> **WHAT TO PRODUCE**: Give back all of the data, word for word.

*** Opening of RECORDED DATA ***

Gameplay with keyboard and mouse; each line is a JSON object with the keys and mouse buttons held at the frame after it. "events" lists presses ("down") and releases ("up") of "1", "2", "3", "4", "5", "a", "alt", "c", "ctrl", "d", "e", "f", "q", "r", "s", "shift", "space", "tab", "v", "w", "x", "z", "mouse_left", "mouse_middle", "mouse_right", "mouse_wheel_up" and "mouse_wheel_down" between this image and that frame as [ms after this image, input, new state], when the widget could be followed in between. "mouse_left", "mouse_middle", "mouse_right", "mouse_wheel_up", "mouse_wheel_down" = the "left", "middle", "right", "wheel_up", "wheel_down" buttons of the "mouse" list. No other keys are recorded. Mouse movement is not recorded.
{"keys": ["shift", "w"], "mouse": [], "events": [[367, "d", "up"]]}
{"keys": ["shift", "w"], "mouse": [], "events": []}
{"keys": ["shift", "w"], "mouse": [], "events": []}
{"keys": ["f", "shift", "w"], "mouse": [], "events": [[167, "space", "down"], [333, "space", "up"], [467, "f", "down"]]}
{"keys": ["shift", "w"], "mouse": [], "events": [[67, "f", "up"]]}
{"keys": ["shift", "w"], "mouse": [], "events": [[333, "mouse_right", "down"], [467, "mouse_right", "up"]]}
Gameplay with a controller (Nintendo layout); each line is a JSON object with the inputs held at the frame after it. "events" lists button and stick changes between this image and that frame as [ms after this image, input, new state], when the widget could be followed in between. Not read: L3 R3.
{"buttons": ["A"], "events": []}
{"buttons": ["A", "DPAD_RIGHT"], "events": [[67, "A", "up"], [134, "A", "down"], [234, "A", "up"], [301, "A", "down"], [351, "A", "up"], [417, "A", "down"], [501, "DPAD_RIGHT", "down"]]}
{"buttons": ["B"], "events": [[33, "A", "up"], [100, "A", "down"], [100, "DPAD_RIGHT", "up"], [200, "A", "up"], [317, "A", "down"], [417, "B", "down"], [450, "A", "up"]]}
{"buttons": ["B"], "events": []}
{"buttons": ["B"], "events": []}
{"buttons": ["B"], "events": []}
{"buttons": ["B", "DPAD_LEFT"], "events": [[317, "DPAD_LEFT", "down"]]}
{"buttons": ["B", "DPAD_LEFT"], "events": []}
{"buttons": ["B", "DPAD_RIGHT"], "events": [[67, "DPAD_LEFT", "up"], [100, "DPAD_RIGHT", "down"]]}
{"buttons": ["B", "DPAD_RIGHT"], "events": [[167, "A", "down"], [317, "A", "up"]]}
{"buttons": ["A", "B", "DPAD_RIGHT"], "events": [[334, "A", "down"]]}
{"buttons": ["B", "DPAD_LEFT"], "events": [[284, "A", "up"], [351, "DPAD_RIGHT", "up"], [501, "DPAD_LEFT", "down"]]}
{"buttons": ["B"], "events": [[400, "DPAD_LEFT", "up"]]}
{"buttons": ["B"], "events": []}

*** Close of RECORDED DATA ***

> **REPLY TO THE EXERCISE**:
Gameplay with keyboard and mouse; each line is a JSON object with the keys and mouse buttons held at the frame after it. "events" lists presses ("down") and releases ("up") of "1", "2", "3", "4", "5", "a", "alt", "c", "ctrl", "d", "e", "f", "q", "r", "s", "shift", "space", "tab", "v", "w", "x", "z", "mouse_left", "mouse_middle", "mouse_right", "mouse_wheel_up" and "mouse_wheel_down" between this image and that frame as [ms after this image, input, new state], when the widget could be followed in between. "mouse_left", "mouse_middle", "mouse_right", "mouse_wheel_up", "mouse_wheel_down" = the "left", "middle", "right", "wheel_up", "wheel_down" buttons of the "mouse" list. No other keys are recorded. Mouse movement is not recorded.
{"keys": ["shift", "w"], "mouse": [], "events": [[367, "d", "up"]]}
{"keys": ["shift", "w"], "mouse": [], "events": []}
{"keys": ["shift", "w"], "mouse": [], "events": []}
{"keys": ["f", "shift", "w"], "mouse": [], "events": [[167, "space", "down"], [333, "space", "up"], [467, "f", "down"]]}
{"keys": ["shift", "w"], "mouse": [], "events": [[67, "f", "up"]]}
{"keys": ["shift", "w"], "mouse": [], "events": [[333, "mouse_right", "down"], [467, "mouse_right", "up"]]}
Gameplay with a controller (Nintendo layout); each line is a JSON object with the inputs held at the frame after it. "events" lists button and stick changes between this image and that frame as [ms after this image, input, new state], when the widget could be followed in between. Not read: L3 R3.
{"buttons": ["A"], "events": []}
{"buttons": ["A", "DPAD_RIGHT"], "events": [[67, "A", "up"], [134, "A", "down"], [234, "A", "up"], [301, "A", "down"], [351, "A", "up"], [417, "A", "down"], [501, "DPAD_RIGHT", "down"]]}
{"buttons": ["B"], "events": [[33, "A", "up"], [100, "A", "down"], [100, "DPAD_RIGHT", "up"], [200, "A", "up"], [317, "A", "down"], [417, "B", "down"], [450, "A", "up"]]}
{"buttons": ["B"], "events": []}
{"buttons": ["B"], "events": []}
{"buttons": ["B"], "events": []}
{"buttons": ["B", "DPAD_LEFT"], "events": [[317, "DPAD_LEFT", "down"]]}
{"buttons": ["B", "DPAD_LEFT"], "events": []}
{"buttons": ["B", "DPAD_RIGHT"], "events": [[67, "DPAD_LEFT", "up"], [100, "DPAD_RIGHT", "down"]]}
{"buttons": ["B", "DPAD_RIGHT"], "events": [[167, "A", "down"], [317, "A", "up"]]}
{"buttons": ["A", "B", "DPAD_RIGHT"], "events": [[334, "A", "down"]]}
{"buttons": ["B", "DPAD_LEFT"], "events": [[284, "A", "up"], [351, "DPAD_RIGHT", "up"], [501, "DPAD_LEFT", "down"]]}
{"buttons": ["B"], "events": [[400, "DPAD_LEFT", "up"]]}
{"buttons": ["B"], "events": []}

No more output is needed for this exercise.